# Whistler got fixed today



## AcadianTornado (Jul 30, 2012)

Hey guys,

Little update, Whistler had the big operation today. Poor kid. Vet just called to let me know he was doing fine. Apparently he bled a bit more than usual but nothing off the charts. He had a golf ball sized lump on his chest 2 weeks ago and we couldn't figure it out. Apparently he may have had a run in with a porcupine or another (spine from a Pine tree).. Any suggestions on a nice chest protector? I have the Rivers West blaze orange coat that still fits. Seeing as though he goes offleash so much, I think we have no choice in putting something on him when he's barreling through the woods... 

AT


----------



## solefald (May 16, 2013)

Get him a skid plate.

http://www.gundogsupply.com/skid-plate-oreange.html


----------



## AcadianTornado (Jul 30, 2012)

Still a happy kid


----------



## redbirddog (Apr 23, 2010)

AT,

Ever see Astro on the Jetsons? Whistler does a perfect impression.

Happy boy.

RBD


----------



## hobbsy1010 (Jun 4, 2011)

I'm really hoping that's a dog chew!!! ;D 

Hobbsy


----------



## solefald (May 16, 2013)

Lol. There was a thread on Reddit the other day where people discussed how much that looked like a sex toy


----------



## AcadianTornado (Jul 30, 2012)

Hobbsy, I can confirm, it is a chew toy  
RBD, Whistler is many things here in the household: ping pong ball, race car driver, Jetsons, alarm system, hunter, loverboy, and the list goes on!


----------



## Darcy1311 (May 27, 2012)

hobbsy1010 said:


> I'm really hoping that's a dog chew!!! ;D
> 
> Hobbsy


 Darcy has one of those chews.... : :..she carries it through our village, she gets a few strange looks ;D..it's rubber and shocking pink. :...my wife says she wants one for Christmas, I think this really strange as she never walks Darcy


----------



## solefald (May 16, 2013)

> I think this really strange as she never walks Darcy


Maybe she is... teething?


----------



## hobbsy1010 (Jun 4, 2011)

Darcy1311 said:


> hobbsy1010 said:
> 
> 
> > I'm really hoping that's a dog chew!!! ;D
> ...



I sometimes walk my two with an old black lab and it's owner( who shall remain anonymous) but is quite a high ranking police officer.
He loves to tell his tale of a Saturday morning walk with his lab named ( I'm sure he won't mind) Meg....

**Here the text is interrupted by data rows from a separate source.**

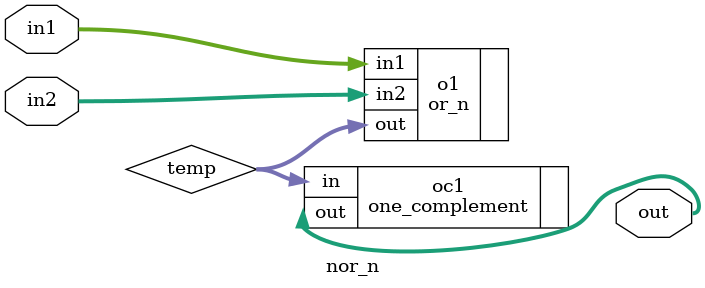
<source format=v>
`timescale 1ns / 1ps


module nor_n#(parameter N =32)(in1, in2, out);
    input [N-1:0] in1, in2;
    output [N-1:0] out;
    wire [N-1:0] temp;
    or_n o1(.in1(in1), .in2(in2), .out(temp));
    one_complement oc1(.in(temp), .out(out));
endmodule

</source>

Xxxxx moving close to the end of their daily 50 minute walk, was calling Meg who was rustling round in some undergrowth, close to a bridge where the two had to cross on their way home.
After repeatedly calling his beloved Lab, she finally emursed from the brush with a sizeable stick in her mouth, ready to carry home.
As owner and dog crossed the busy footbridge ( Saturday morning sports fields!!) where he passed a number of pedestrians 'smirking' and 'snickering' at him and his pup!!!!!

Finally getting to the other side of the bridge and out onto the playing field Meg decides to drop the 'Stick' for some final retrieve fun before home....

Xxxxx, picked the 'Stick' up, only to find that his trusted Meg had retrieved a 12 inch, black, shall we say 'sex toy'!!!

Well with so many people around you can imagine his initial horror of his find!!
His next dilemma, being a upstanding officer of the 'laaawww',
Should he bin it in the park or take it home and dispose of it and risk further questioning from his wife!!!!

As an upstanding member of the law he took it home and disposed of it!!! His wife was more concerned with him picking it up with bare hands and carrying it down their street, than listening to his explanation of the find!!!!' ;D 

Hobbsy


----------



## redbirddog (Apr 23, 2010)

http://www.youtube.com/watch?v=_eQHRnHHd4M

Annabelle the Vizsla in a You Tube episode "The Collar."

Enjoy

RBD


----------